Show each line in the listing below that contains the word "female".

**SUPPLIED MATERIAL:**
╭──

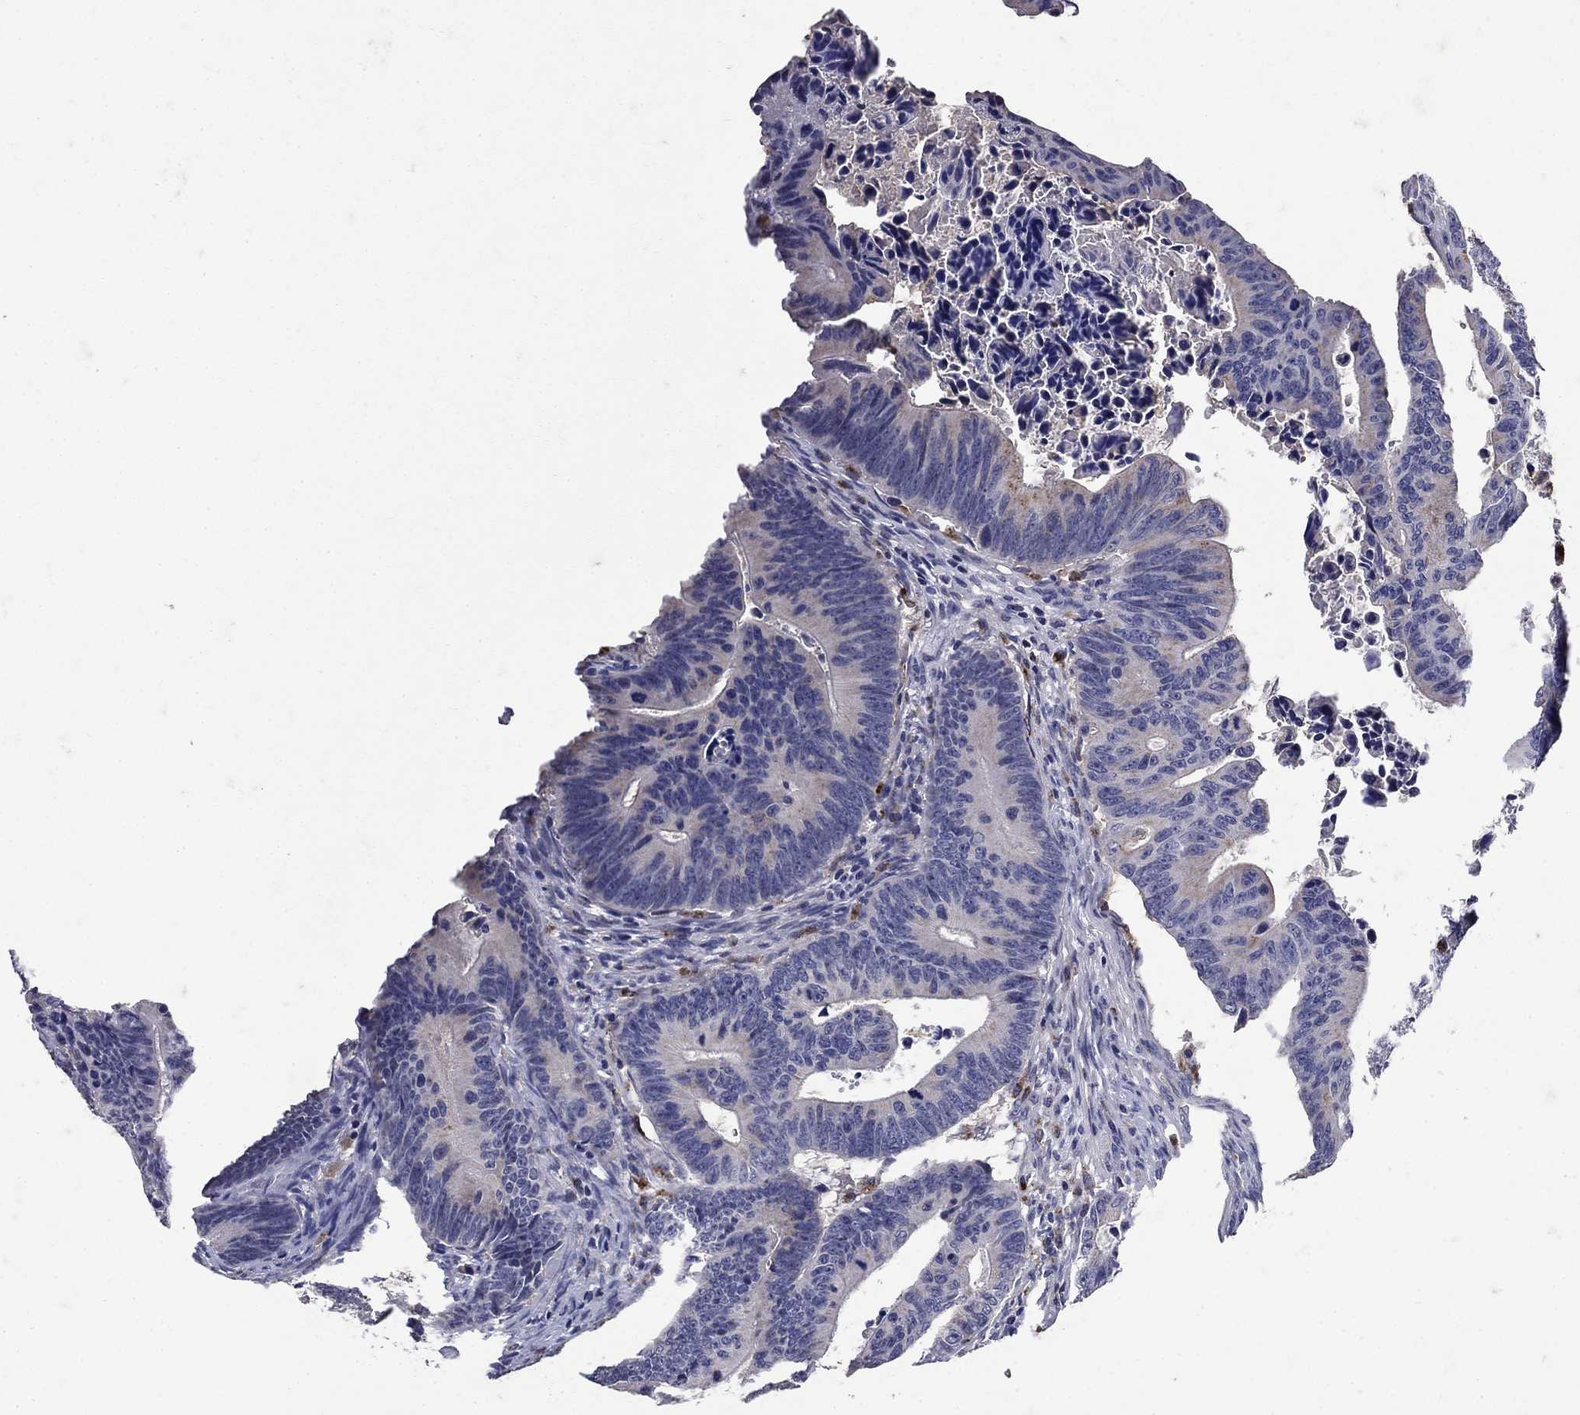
{"staining": {"intensity": "negative", "quantity": "none", "location": "none"}, "tissue": "colorectal cancer", "cell_type": "Tumor cells", "image_type": "cancer", "snomed": [{"axis": "morphology", "description": "Adenocarcinoma, NOS"}, {"axis": "topography", "description": "Colon"}], "caption": "The photomicrograph exhibits no significant expression in tumor cells of colorectal cancer.", "gene": "NPC2", "patient": {"sex": "female", "age": 87}}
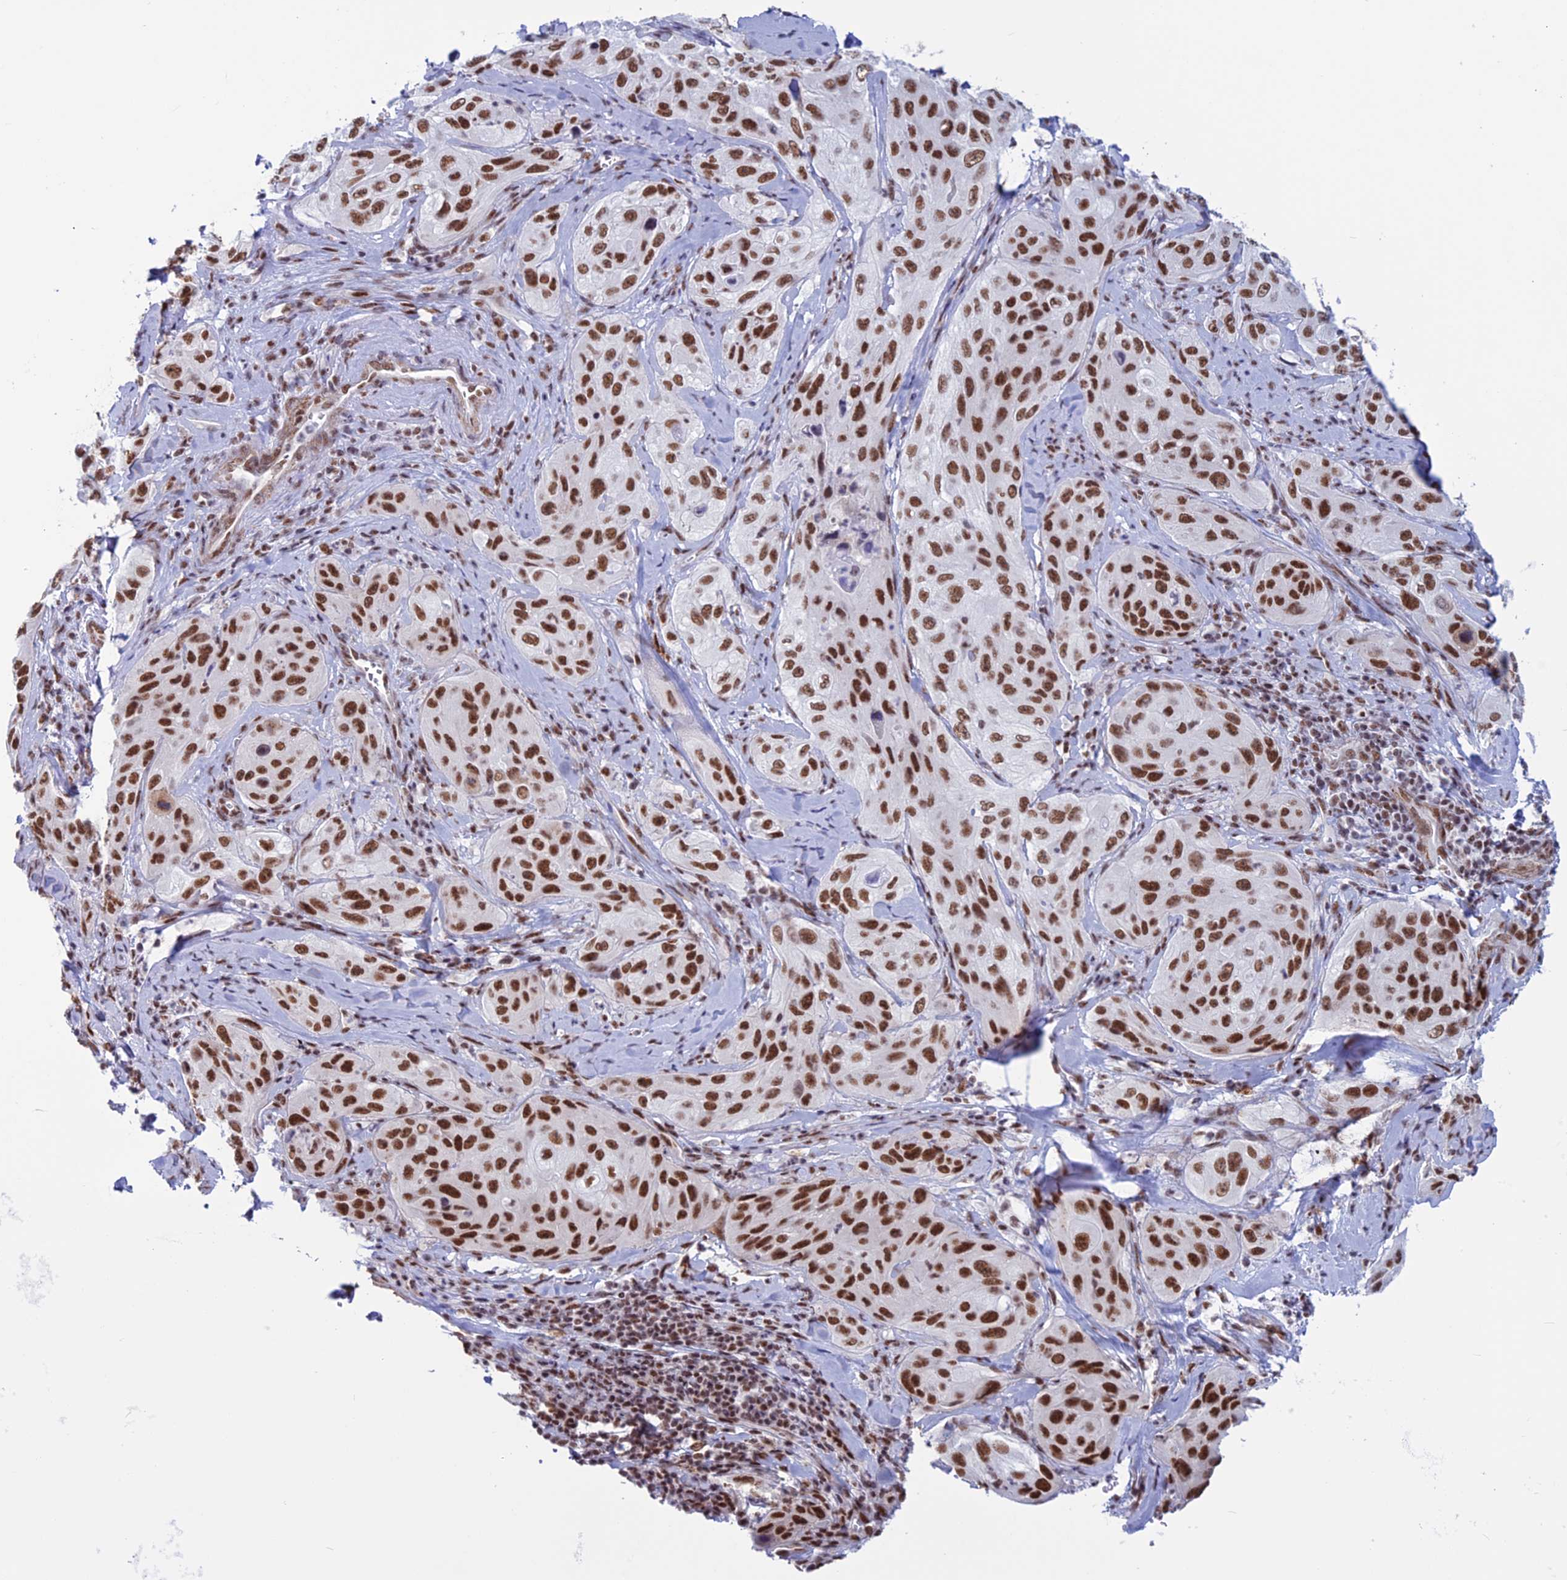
{"staining": {"intensity": "strong", "quantity": ">75%", "location": "nuclear"}, "tissue": "cervical cancer", "cell_type": "Tumor cells", "image_type": "cancer", "snomed": [{"axis": "morphology", "description": "Squamous cell carcinoma, NOS"}, {"axis": "topography", "description": "Cervix"}], "caption": "Cervical squamous cell carcinoma was stained to show a protein in brown. There is high levels of strong nuclear staining in approximately >75% of tumor cells. Immunohistochemistry (ihc) stains the protein in brown and the nuclei are stained blue.", "gene": "U2AF1", "patient": {"sex": "female", "age": 42}}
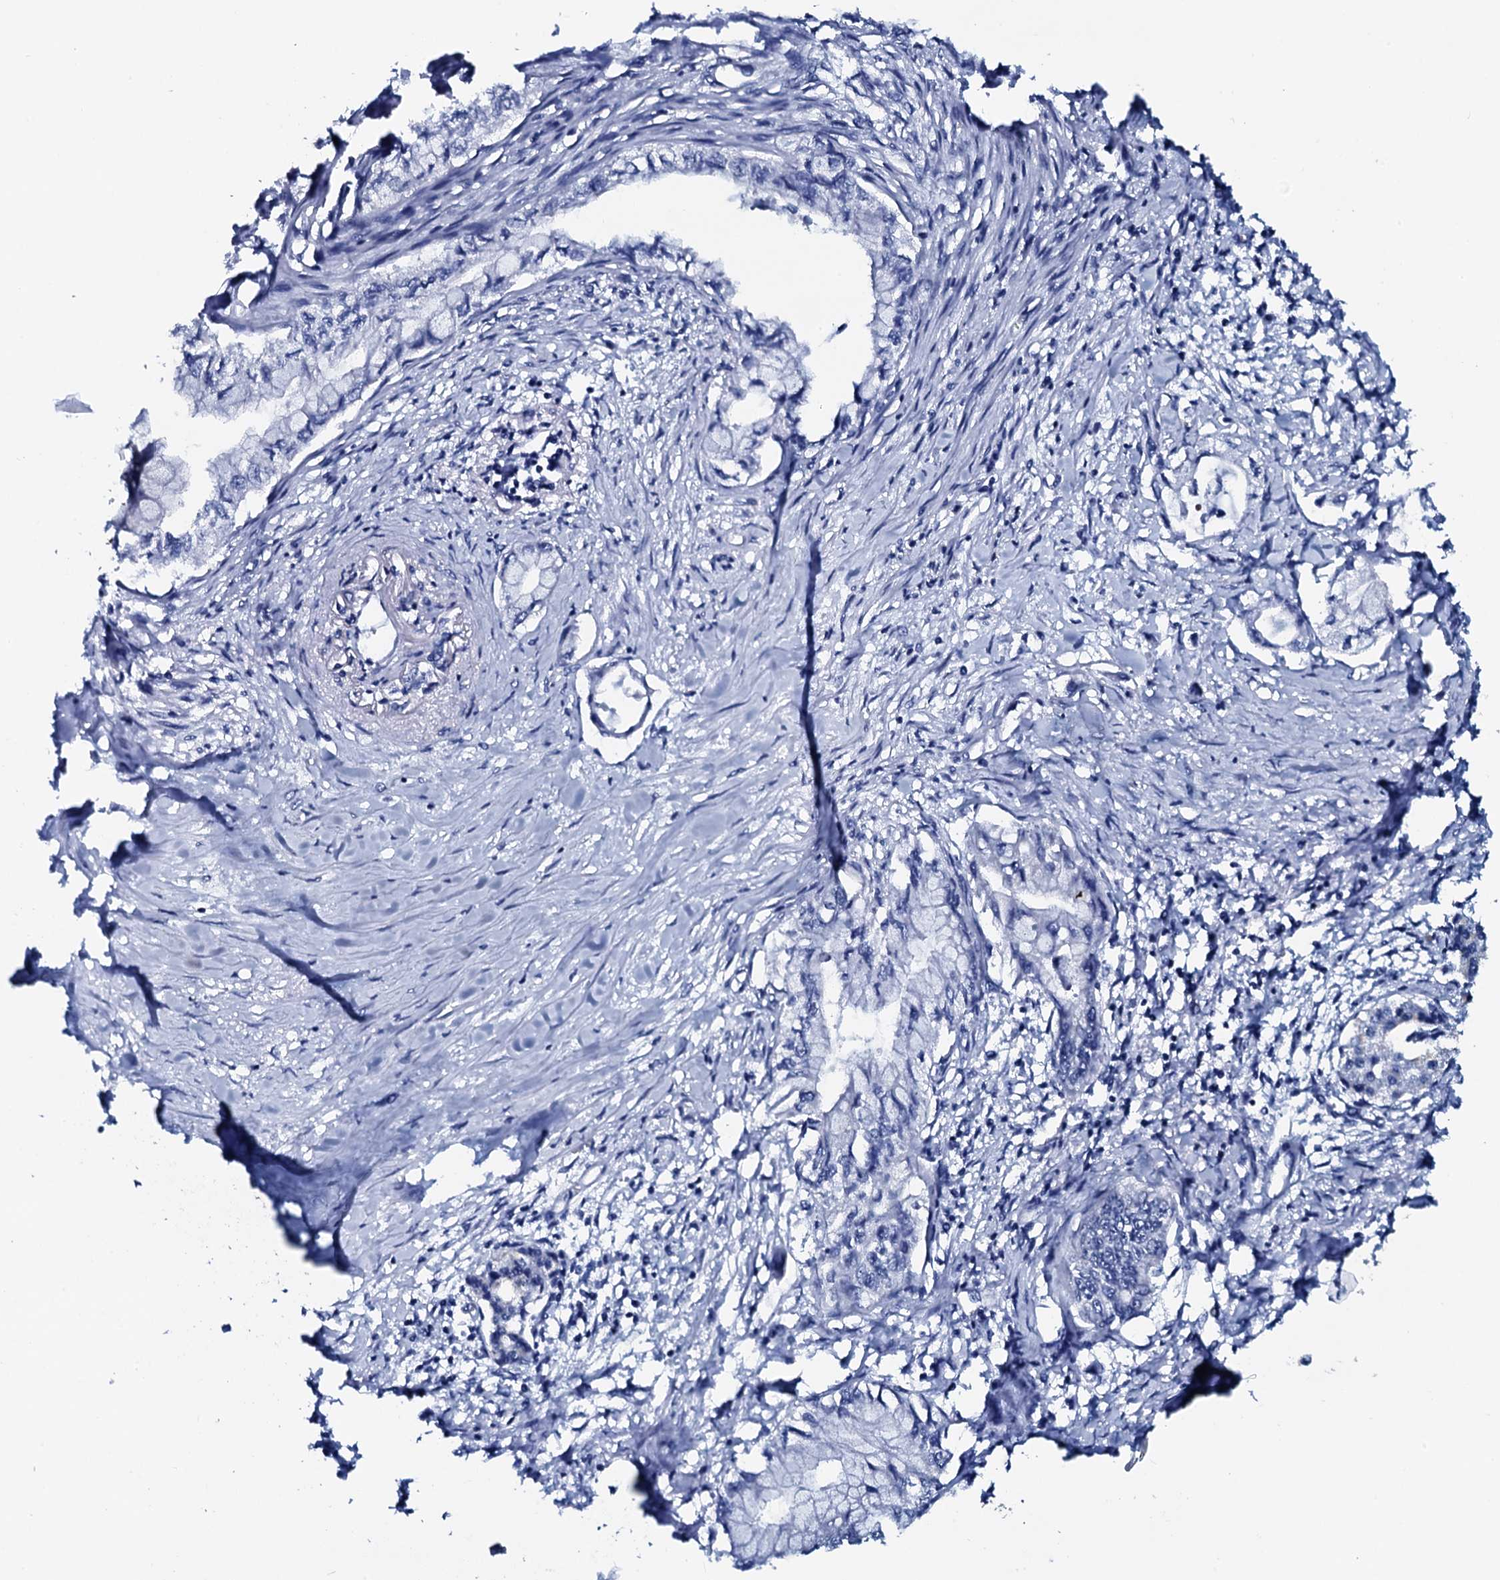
{"staining": {"intensity": "negative", "quantity": "none", "location": "none"}, "tissue": "pancreatic cancer", "cell_type": "Tumor cells", "image_type": "cancer", "snomed": [{"axis": "morphology", "description": "Adenocarcinoma, NOS"}, {"axis": "topography", "description": "Pancreas"}], "caption": "Tumor cells are negative for protein expression in human pancreatic adenocarcinoma. (DAB (3,3'-diaminobenzidine) immunohistochemistry with hematoxylin counter stain).", "gene": "GYS2", "patient": {"sex": "male", "age": 48}}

╰──

**ANSWER TO THIS EXERCISE:**
{"staining": {"intensity": "negative", "quantity": "none", "location": "none"}, "tissue": "colorectal cancer", "cell_type": "Tumor cells", "image_type": "cancer", "snomed": [{"axis": "morphology", "description": "Adenocarcinoma, NOS"}, {"axis": "topography", "description": "Colon"}], "caption": "The photomicrograph exhibits no significant expression in tumor cells of colorectal cancer.", "gene": "NPC2", "patient": {"sex": "female", "age": 87}}
{"staining": {"intensity": "strong", "quantity": ">75%", "location": "nuclear"}, "tissue": "cervical cancer", "cell_type": "Tumor cells", "image_type": "cancer", "snomed": [{"axis": "morphology", "description": "Squamous cell carcinoma, NOS"}, {"axis": "topography", "description": "Cervix"}], "caption": "Cervical squamous cell carcinoma was stained to show a protein in brown. There is high levels of strong nuclear staining in approximately >75% of tumor cells. Immunohistochemistry (ihc) stains the protein in brown and the nuclei are stained blue.", "gene": "U2AF1", "patient": {"sex": "female", "age": 42}}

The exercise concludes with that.